Both enterprises are nonprofit organizations that rely on volunteers.
But the volunteers are so accomplished it’d be like having Thomas Edison show up to rewire your house.
Unpaid eQuinoxe facilitators (“I give them a bed and excellent food,” says Deschamps) have included once-blacklisted vet Walter Bernstein, Whit Stillman, Martin (“Bent”) Sherman, Mike Figgis, Agneiszka Holland and Randa Haines.
“Noelle approached me, and her enthusiasm was so infectious I found myself saying ‘Yes’ before I knew what I was getting into,” Haggis tells Variety, adding, “I’m glad I did.”
“In Hollywood people can make a decent living as screenwriters, but that’s rarely the case in the rest of the world,” Deschamps asserts. “In France there are relatively few scripts, but they’re more or less all made. In the U.S. there are so many scripts that never get made. I always thought that the two countries would meet in the middle.”
Today, eQuinoxe (renamed eQuinoxe TBE for “to be continued …”) maintains 11 offices that scout for scripts worldwide.
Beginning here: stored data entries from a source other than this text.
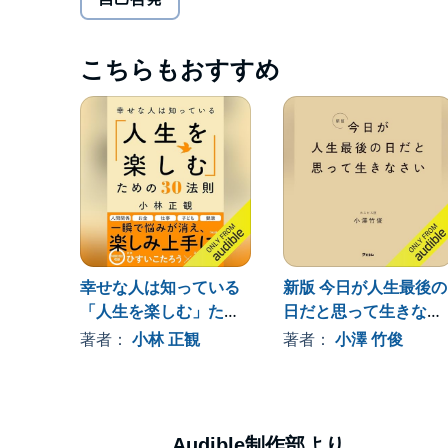
が、その集大成として、人生にずっと寄り添ってほ
ュバイツァー、オスカー・ワイルド、トマス・ハク
古今東西の偉人、賢人の名言と共に、その名言の生
こちらもおすすめ
す。
人生には、自信がなくなったり、誰かを妬ましく思
ったりする瞬間が訪れるものです。
そんなときこそ、この本をひらいてみてください。
タイトル通り、「たった３秒」で、目の前の現実が
す。
さあ、人生という「夏休み」を楽しみ、新しい自分
（こんな名言を掲載♪）
幸せな人は知っている
新版 今日が人生最後の
「成功したら幸せになれるのではない。先に幸せで
「人生を楽しむ」ため
日だと思って生きなさ
もしあなたが今の仕事に幸せを感じているのなら、
アルベルト・シュバイツァー（医師・哲学者）
の30法則
い
著者：
小林 正観
著者：
小澤 竹俊
「神は記憶を与えてくれた。
人生の冬の時期に、６月のバラを思い描けるように
ジェームス・マシュー・バリー（作家）
Audible制作部より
Thirty-five readers repping six languages assess 1,000 scripts a year. From these, 24 are selected and 40% of those become films. “Buffalo Boy,” “Gilles’ Wife” and “Final Cut” are the latest examples. Previous editions helped whip “Read My Lips” and “Claire Dolan” into shape.
Getting there first
Devoted exclusively to first films, “emergence” looks at roughly 100 scripts a year, sifting for eight, of which, on average, three make it to the screen. These range from local smash “Podium” by Yann Moix to international arthouse hits “Since Otar Left” by Julie Bertuccelli and “A Common Thread” by Eleonore Faucher.
“What people forget is that the crucial ingredient in successful filmmaking is affection — a genuine feeling for filmmaking,” says Depardieu, an actress and acting teacher with a degree in psychology. “This is one of the rare places in Europe where an aspiring director can try out visual ideas using real technicians and seasoned actors.”
How seasoned? Emmanuelle Beart volunteered her services for this session, as did 1999 Cannes best actress Emilie Dequenne.
Each novice director has a “godparent” whose style they admire — a role filled by the likes of Catherine Breillat, Alain Corneau or Olivier Assayas. Ace d.p. Caroline Champetier has lensed scenes, and Andre Techine’s longtime editor Martine Giordano oversees the cutting.
Depardieu’s colleague Pierre Sayag sees emergence as a vital link to cinema’s healthy future. Here participants can learn in three weeks what used to take two years of scrambling for professional experience on the job.”
Depardieu is on the lookout for raw talent year round, tirelessly attending film fests. If a short film grabs her, she asks the director if he or she has a feature script in mind.
“There’s no way we can make a cent on this,” Depardieu says. “Our sole satisfaction — and it’s enough — is to give talent a chance to thrive.”